Software Application

1. Fast response with few users
2. Latency increases under high traffic
3. Server crash or APIs timeout
4. Users abandon slow apps

In my previous article, “Blocking Bugs and Building Quality Software with the Test Pyramid” we explored the different layers of functional testing. In this article, I’ll show you how to extend your existing end-to-end (E2E) tests written with Playwright by integrating Artillery to perform performance testing. A key benefit of this approach is that it eliminates the need to write and maintain separate scripts for functional and performance testing.

Setting Traffic Expectation

Before starting performance testing, it’s important to determine the expected load, ideally based on actual production traffic. This can be gathered from usage analytics or estimated with input from stakeholders or product owners. The expected load often measured in users per hour can be converted to users per second to define your base load. This base load serves as the starting point for your tests, helping establish a performance baseline before ramping up to peak and stress levels.

As a general guideline, you can calculate the base load using the following formula:

Base Load = Expected Load + 20% buffer

Example:

• Expected Load: 1000 users per hour
• Base Load: 1000 + 20% = 1200 users per hour

To convert this to users per second:

1. 1200 users/hour ÷ 60 = 20 users/minute
2. 20 users/minute ÷ 60 = ~0.33 users/second

We can take the base load value as (20 users/minute) as a starting point for performance tests.

Defining Test Strategies

Based on application requirements or the established base load, we can derive appropriate performance test strategies such as:

Breakpoint Testing

Formula: Gradually increase load until the system breaks.

Purpose: To determine the maximum load the system can handle before failing.

Key Focus: Identifying the system limit.

Analogy: Like slowly adding passengers and luggage into a car until it can no longer move.

Endurance Testing

Formula: Base load over 8 hours

Purpose: To assess system performance and stability over an extended period of continuous load.
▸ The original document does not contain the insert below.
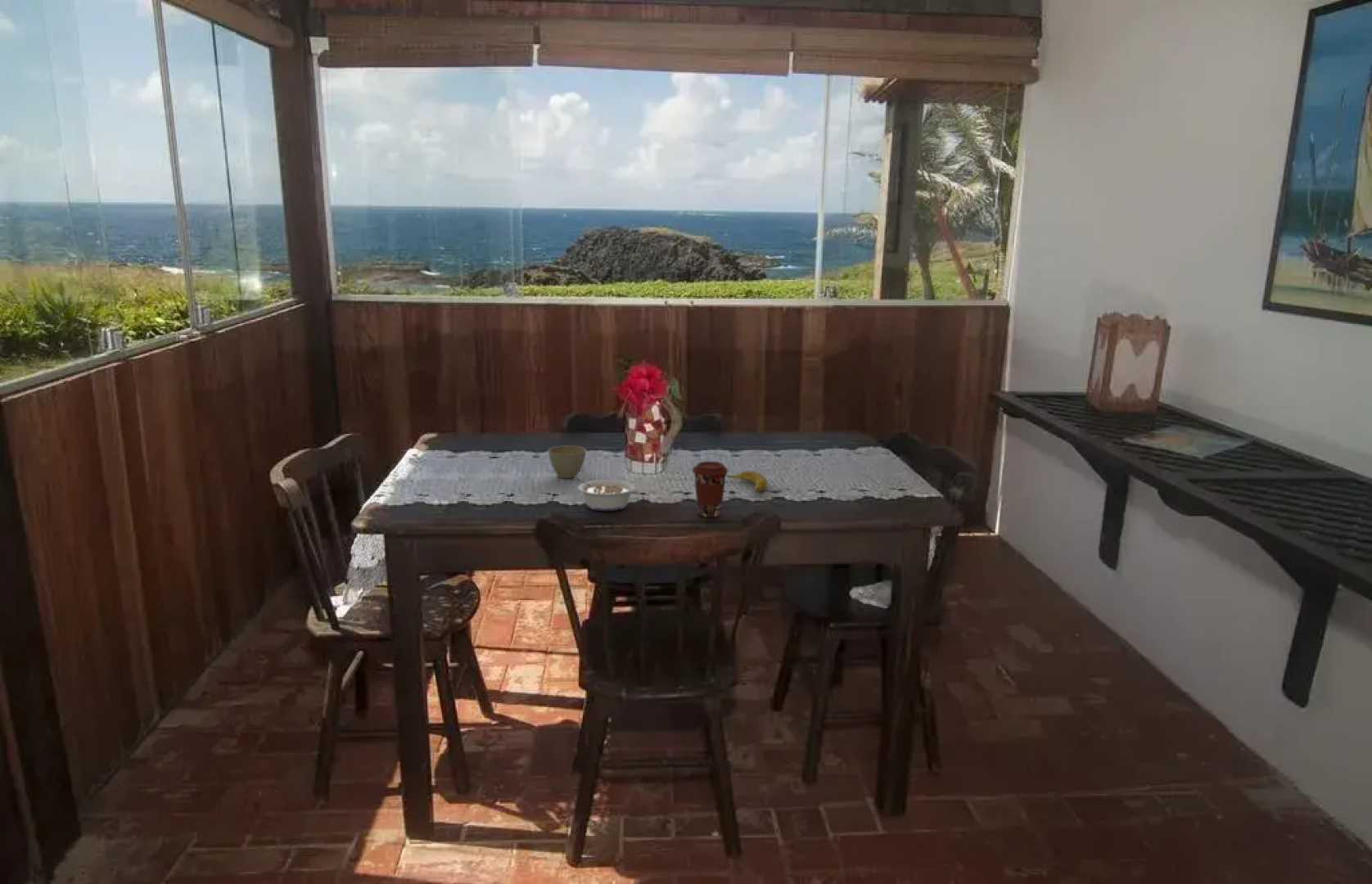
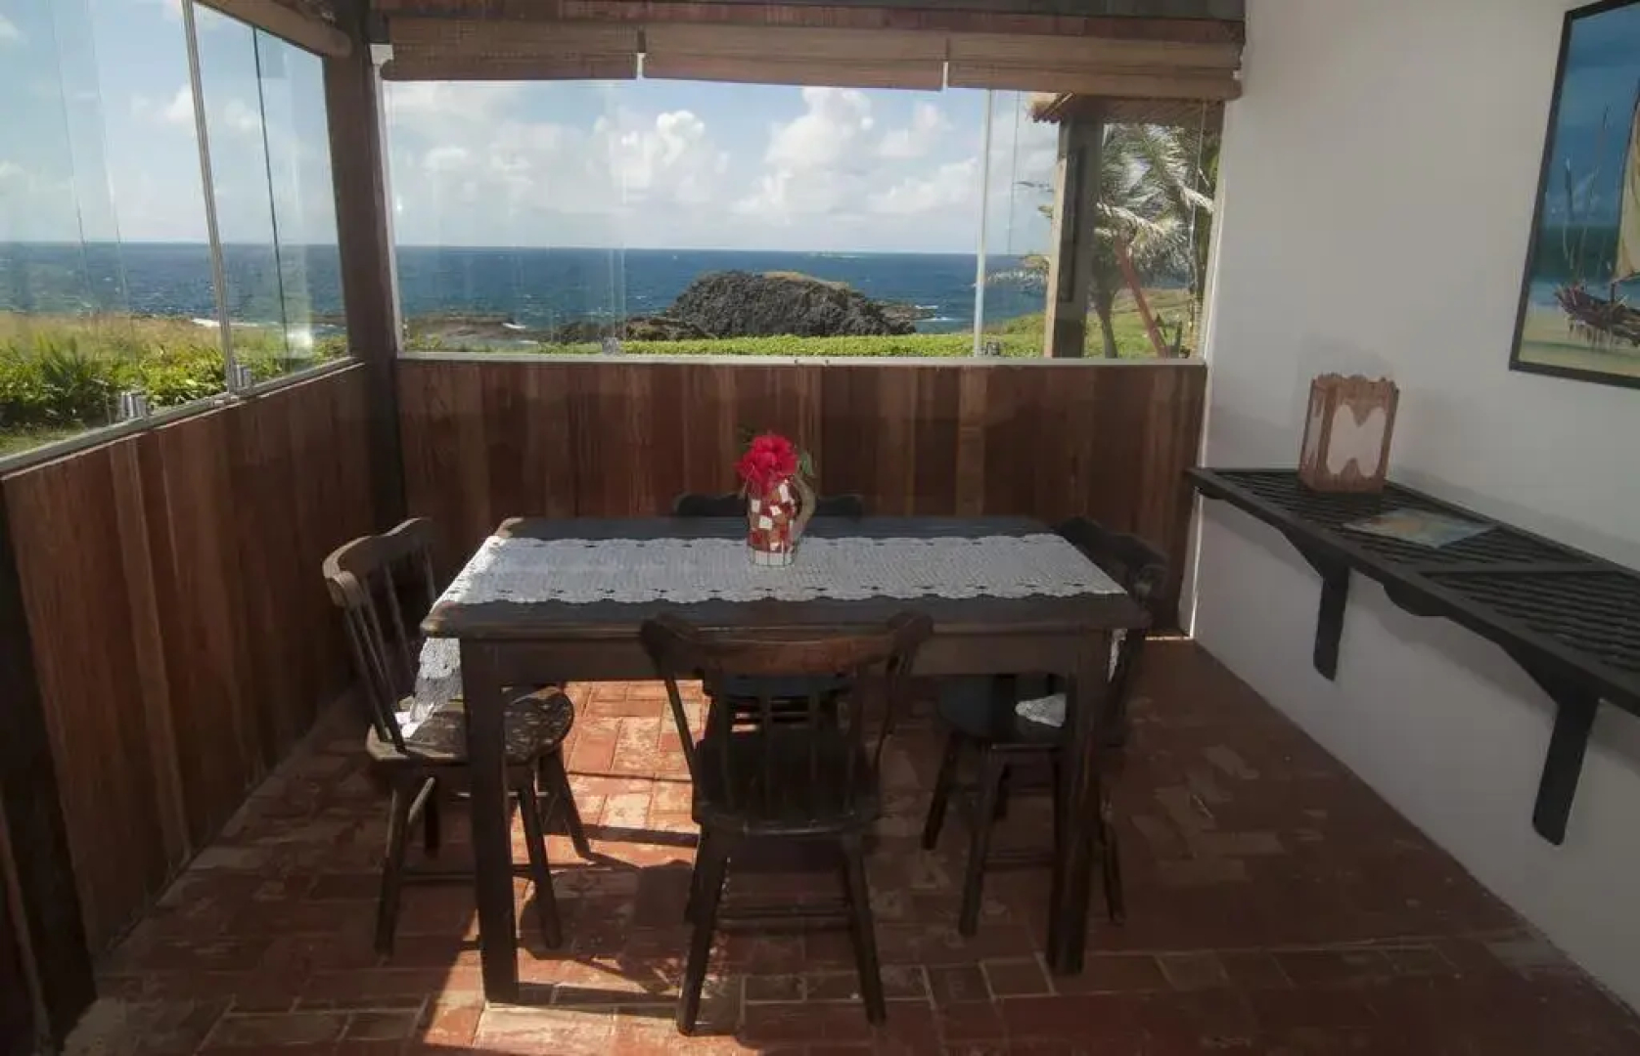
- coffee cup [692,461,729,518]
- banana [725,470,768,492]
- flower pot [548,444,587,479]
- legume [573,476,637,512]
Key Focus: Memory leaks, resource exhaustion, and long-term degradation.

Analogy: Like driving your car with 2 passengers on the highway for an entire day — you’re checking if it remains stable without overheating or slowing down over time.

Stress Testing

Formula: 2 × Base Load for 15 minutes

Purpose: To determine the system’s breaking point by pushing it beyond expected limits and how it recovers back to normal usage.

Key Focus: Failure handling, system resilience, and recovery behaviour.

Analogy: Like overloading a car with 10 passengers and driving uphill. You’re testing how it performs under extreme pressure and how it recovers after it fails.

Load Testing

Formula: 1.5 × Base Load for 30 minutes

Purpose: To validate system behaviour under expected or peak traffic conditions.

Key Focus: Response time, throughput, and error rate.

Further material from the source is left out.